Glass: The Amorphous Solid
The true nature of glass lies in its unique internal arrangement, classifying it as an amorphous solid. Unlike crystalline solids, such as quartz or salt, which have highly ordered, repeating lattice structures, glass lacks this long-range atomic order. Instead, the molecules in glass are arranged randomly, a structural characteristic it shares with liquids.
The term “supercooled liquid” is sometimes used to describe glass, but material scientists consider this a misleading historical misnomer. A supercooled liquid is cooled below its freezing point without solidifying, and its molecules are still able to move freely. When molten glass cools, it passes through the glass transition temperature (\(T_g\)), where it becomes rigid and molecular movement effectively stops.
Below this temperature, the material is considered configurationally “frozen” in its disordered state. While the atoms possess the random arrangement of a liquid, they are held in place with sufficient cohesion to maintain a rigid, fixed structure. This combination of structural disorder and mechanical rigidity is the definition of an amorphous solid.

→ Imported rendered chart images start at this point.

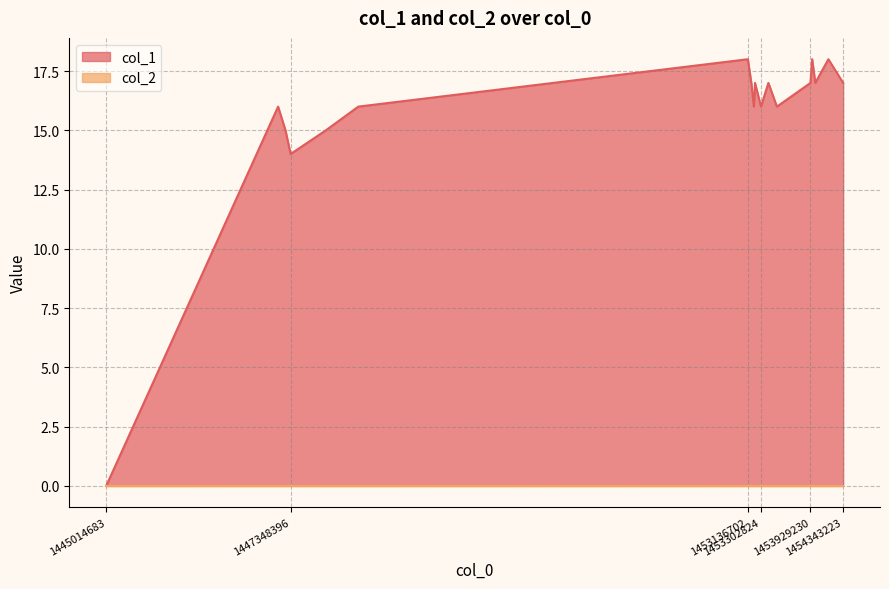

Reading left to right, list all the values displayed in this chart.

1445014683=0	1447189993=16	1447283601=15	1447348396=14	1447794788=15	1448205188=16	1453136702=18	1453180454=17	1453212787=16	1453227209=17	1453302824=16	1453396425=17	1453504415=16	1453929230=17	1453950826=18	1453990416=17	1454155977=18	1454343223=17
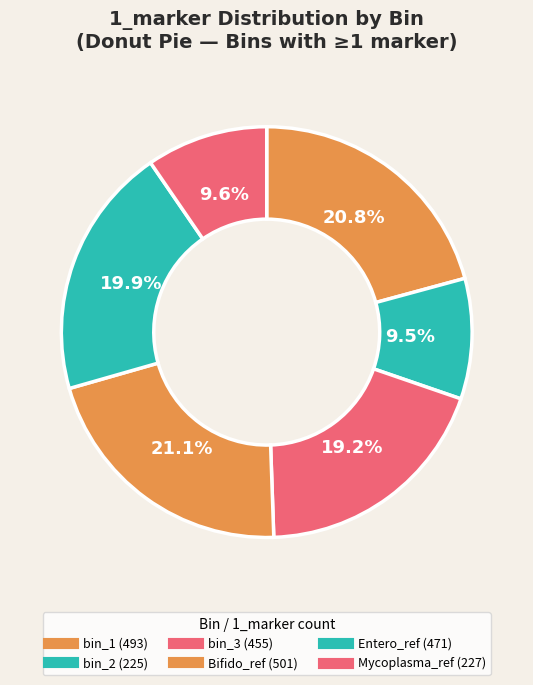

How many slices are in this pie chart?

6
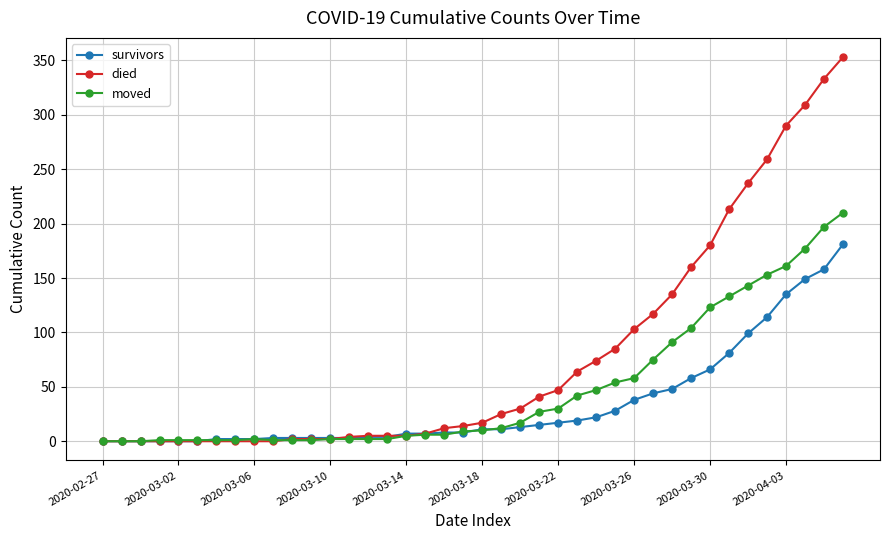

Which series ends up on top after the final intersection of moved and survivors?

moved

Defining Flow and Viscosity
The distinction between a solid and a fluid depends on a material’s ability to flow under shear stress. True fluids deform and flow continuously when a force is applied, while solids resist deformation and maintain a fixed shape. Glass is mechanically rigid and holds its shape over any human timescale, demonstrating the behavior of a solid.

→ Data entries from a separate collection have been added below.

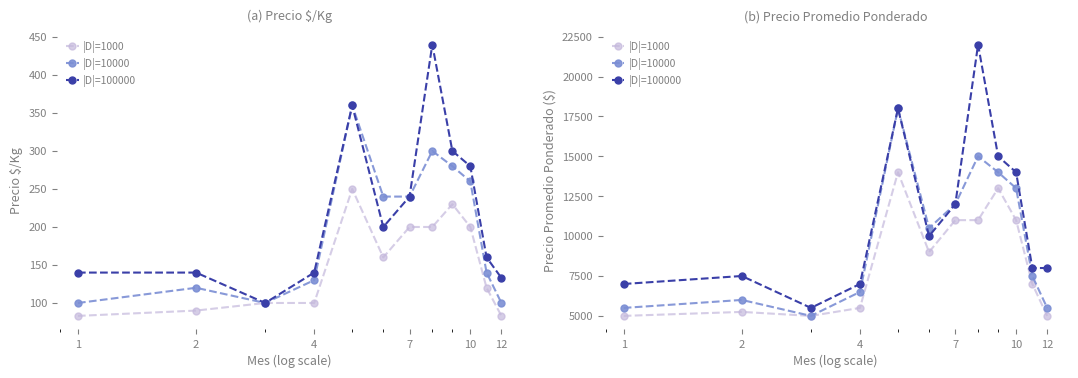

How many data points in |D|=100000 are above 10000?

5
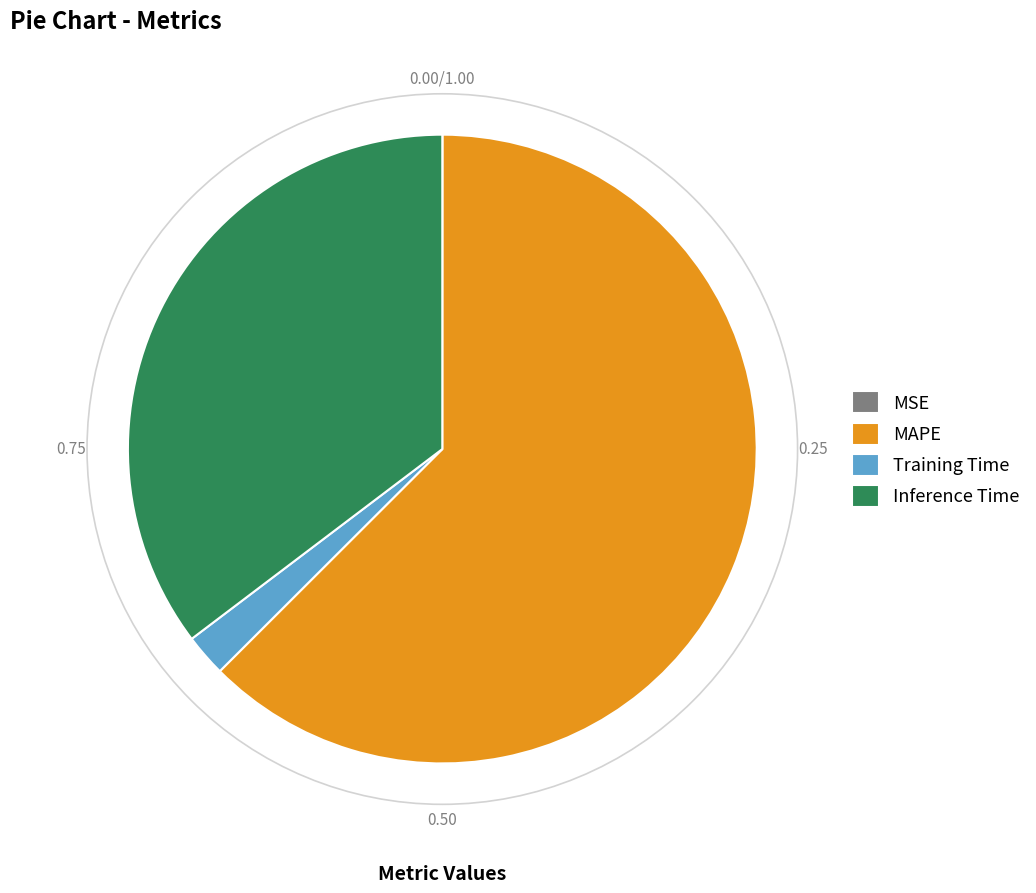

Which category has the biggest portion of the pie?

MAPE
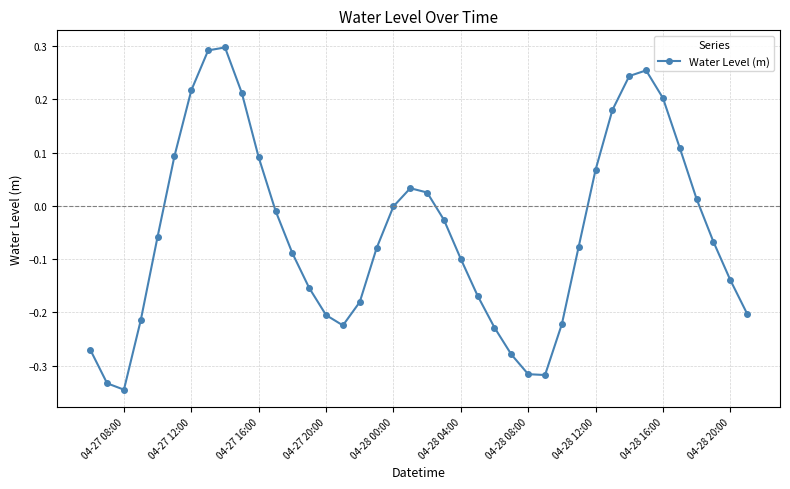

What is the sum of all values?

-2.0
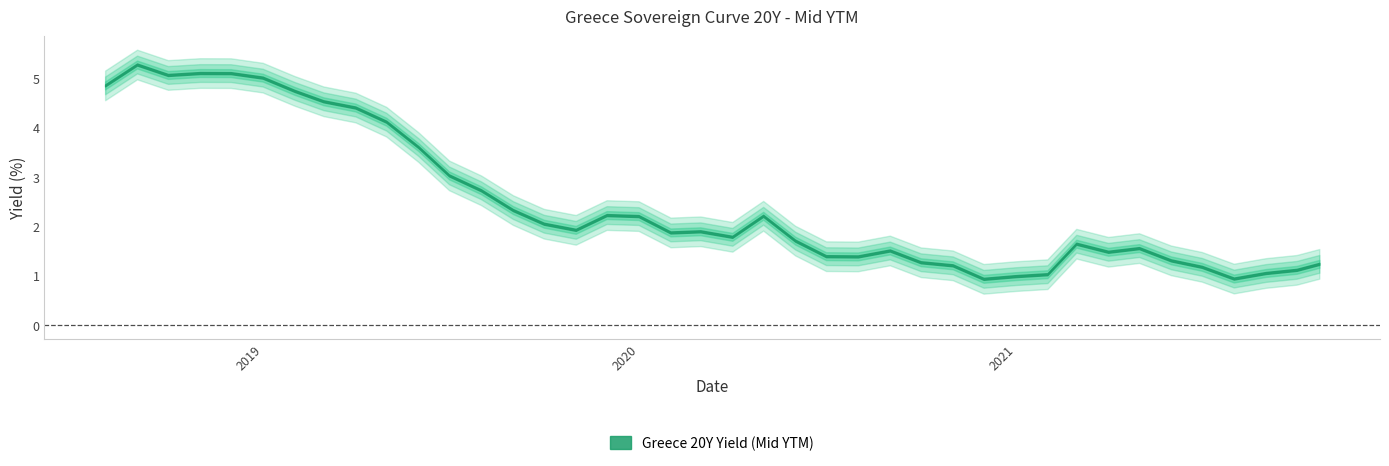

What is the difference between the maximum and second lowest values?

4.3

This physical property is quantified by viscosity. The viscosity of common window glass at room temperature is astronomically high, typically cited to be in the range of \(10^{17}\) to \(10^{20}\) pascal-seconds (Pa·s). For comparison, water has a viscosity of about \(10^{-3}\) Pa·s.
Even viscous substances like pitch or tar, which visibly flow over days or weeks, have a viscosity many orders of magnitude lower than room-temperature glass. Although glass molecules theoretically undergo slow rearrangement, the rate is so minimal that it does not constitute flow in any practical or scientific sense. The material is classified as a solid because its high viscosity places it far beyond the threshold for liquid behavior.
Addressing the Myth of Ancient Glass
The belief that glass is a flowing liquid is often supported by the observation that medieval church windows are thicker at the bottom. This unevenness, however, is a direct result of historical manufacturing limitations, not gravity. Before modern industrial processes, glass was not produced in perfectly uniform sheets.
One common technique was the Crown Glass method, where a large, blown glass sphere was spun rapidly to create a flat disc. This centrifugal force caused the glass to be thicker near the center and thinner toward the edges, creating an uneven sheet. Glaziers cut panes from this imperfect disc and habitually placed the thicker, heavier edge at the bottom for stability within the frame.
Manufacturing Methods
Another process was the Cylinder method, which involved blowing a long cylinder of glass that was then cut and flattened into a sheet. This also yielded non-uniform thickness and surface waviness.
Scientific measurements and analysis of ancient glassware, including Egyptian vessels that are thousands of years old, have shown no evidence of sagging or flow over millennia. Calculations confirm that it would take many millions of years for a glass pane to show even a slight, measurable increase in thickness at the base.